Collected data entries:

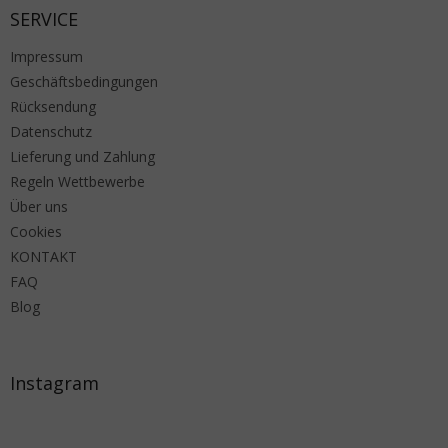
SERVICE
Impressum
Geschäftsbedingungen
Rücksendung
Datenschutz
Lieferung und Zahlung
Regeln Wettbewerbe
Über uns
Cookies
KONTAKT
FAQ
Blog
Instagram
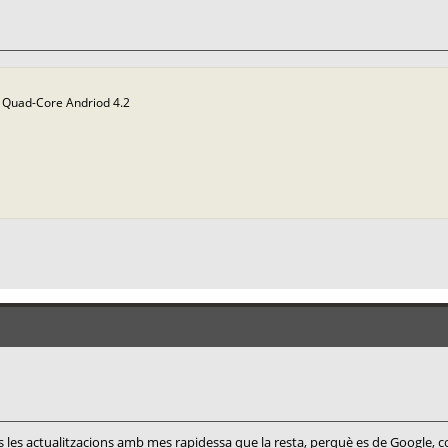
Quad-Core Andriod 4.2
 les actualitzacions amb mes rapidessa que la resta, perquè es de Google, 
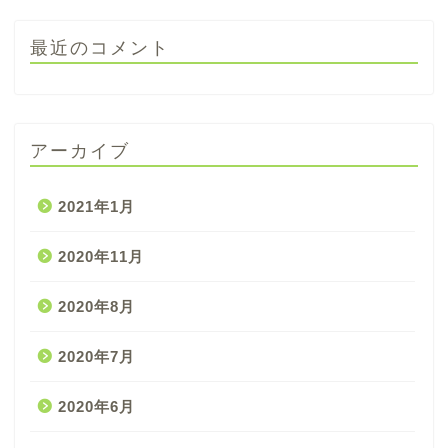
最近のコメント
アーカイブ
2021年1月
2020年11月
2020年8月
2020年7月
2020年6月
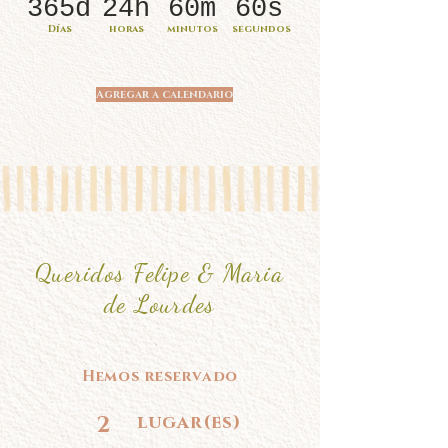
365d
24h
60m
60s
Días
horas
minutos
segundos
Agregar a calendario
Queridos Felipe & Maria
de Lourdes
Hemos reservado
2
lugar(es)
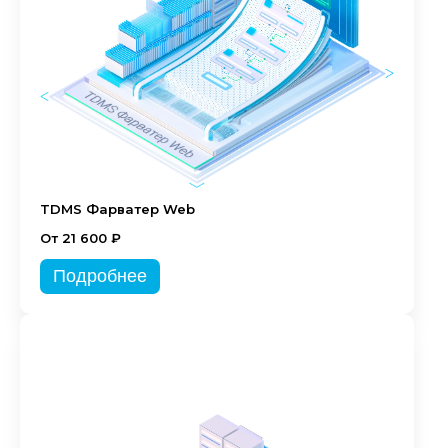
TDMS Фарватер Web
От 21 600 ₽
Подробнее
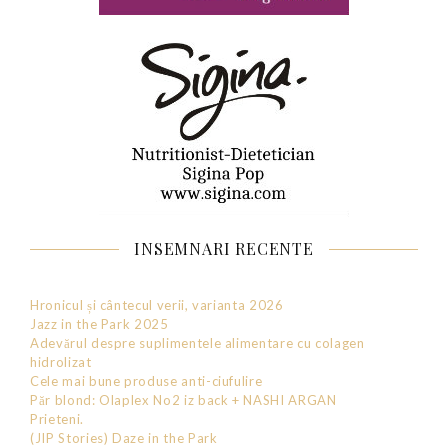
INSEMNARI RECENTE
Hronicul și cântecul verii, varianta 2026
Jazz in the Park 2025
Adevărul despre suplimentele alimentare cu colagen
hidrolizat
Cele mai bune produse anti-ciufulire
Păr blond: Olaplex No2 iz back + NASHI ARGAN
Prieteni.
(JIP Stories) Daze in the Park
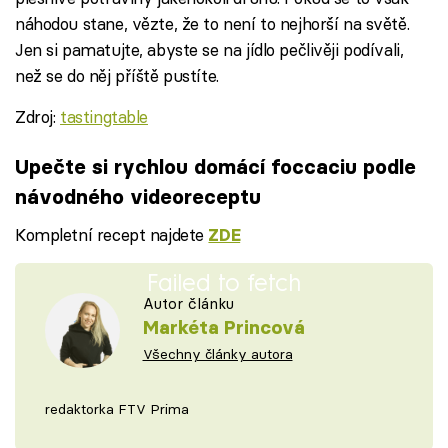
náhodou stane, vězte, že to není to nejhorší na světě.
Jen si pamatujte, abyste se na jídlo pečlivěji podívali,
než se do něj příště pustíte.
Zdroj:
tastingtable
Upečte si rychlou domácí foccaciu podle
návodného videoreceptu
Kompletní recept najdete
ZDE
Failed to fetch
Autor článku
Markéta Princová
Všechny články autora
redaktorka FTV Prima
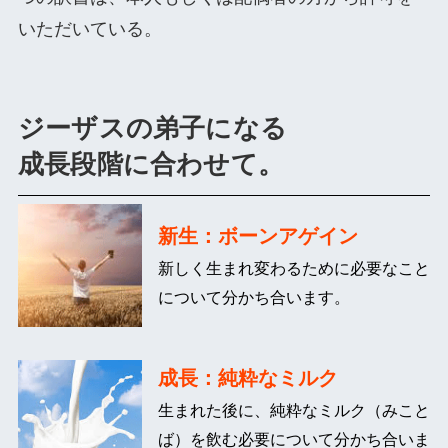
いただいている。
ジーザスの弟子になる
成長段階に合わせて。
新生：ボーンアゲイン
新しく生まれ変わるために必要なこと
について分かち合います。
成長：純粋なミルク
生まれた後に、純粋なミルク（みこと
ば）を飲む必要について分かち合いま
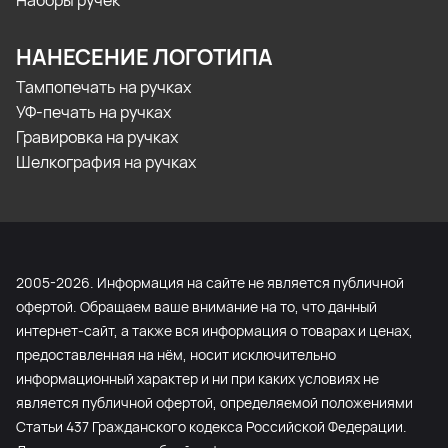
Наборы ручек
НАНЕСЕНИЕ ЛОГОТИПА
Тампопечать на ручках
УФ-печать на ручках
Гравировка на ручках
Шелкография на ручках
2005-2026. Информация на сайте не является публичной
офертой. Обращаем ваше внимание на то, что данный
интернет-сайт, а также вся информация о товарах и ценах,
предоставленная на нём, носит исключительно
информационный характер и ни при каких условиях не
является публичной офертой, определяемой положениями
Статьи 437 Гражданского кодекса Российской Федерации.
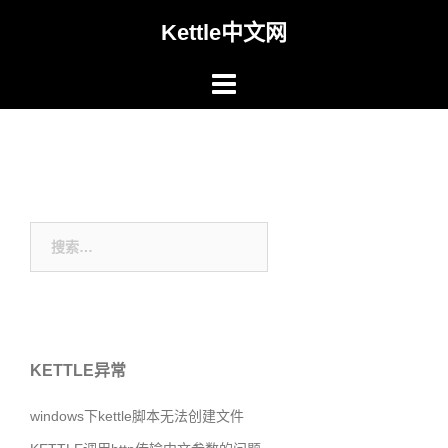
Skip
Kettle中文网
to
content
搜
索：
KETTLE异常
windows下kettle脚本无法创建文件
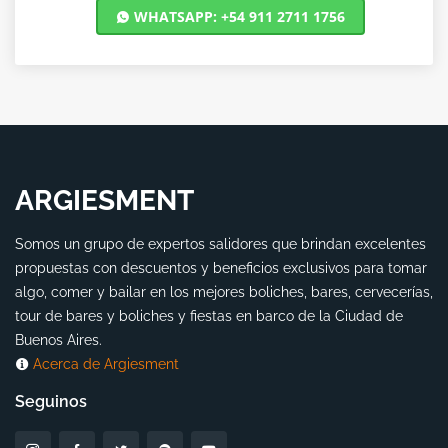
WHATSAPP: +54 911 2711 1756
ARGIESMENT
Somos un grupo de expertos salidores que brindan excelentes
propuestas con descuentos y beneficios exclusivos para tomar
algo, comer y bailar en los mejores boliches, bares, cervecerías,
tour de bares y boliches y fiestas en barco de la Ciudad de
Buenos Aires.
Acerca de Argiesment
Seguinos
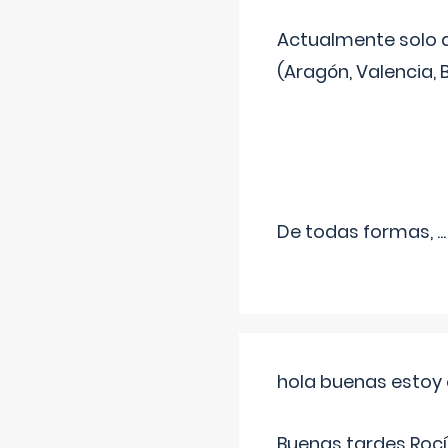
Actualmente solo 
(Aragón, Valencia, B
De todas formas,
...
hola buenas estoy 
Buenas tardes Rocí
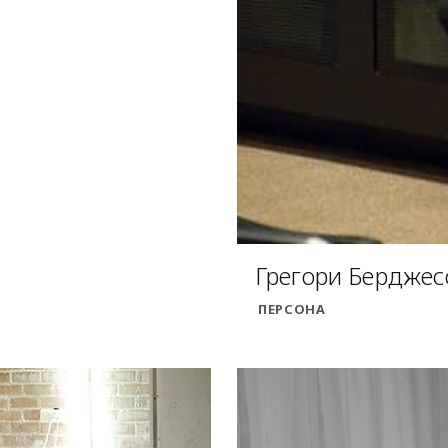
Грегори Берджес
ПЕРСОНА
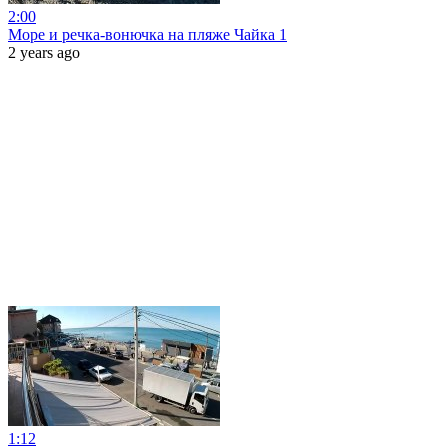
2:00
Море и речка-вонючка на пляже Чайка 1
2 years ago
1:12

- **WHAT TO WORK ON**: Filter the records above, keeping each line that contains the word "ручках".

- **SOLUTION FOR THIS PROBLEM**:
Тампопечать на ручках
УФ-печать на ручках
Гравировка на ручках
Шелкография на ручках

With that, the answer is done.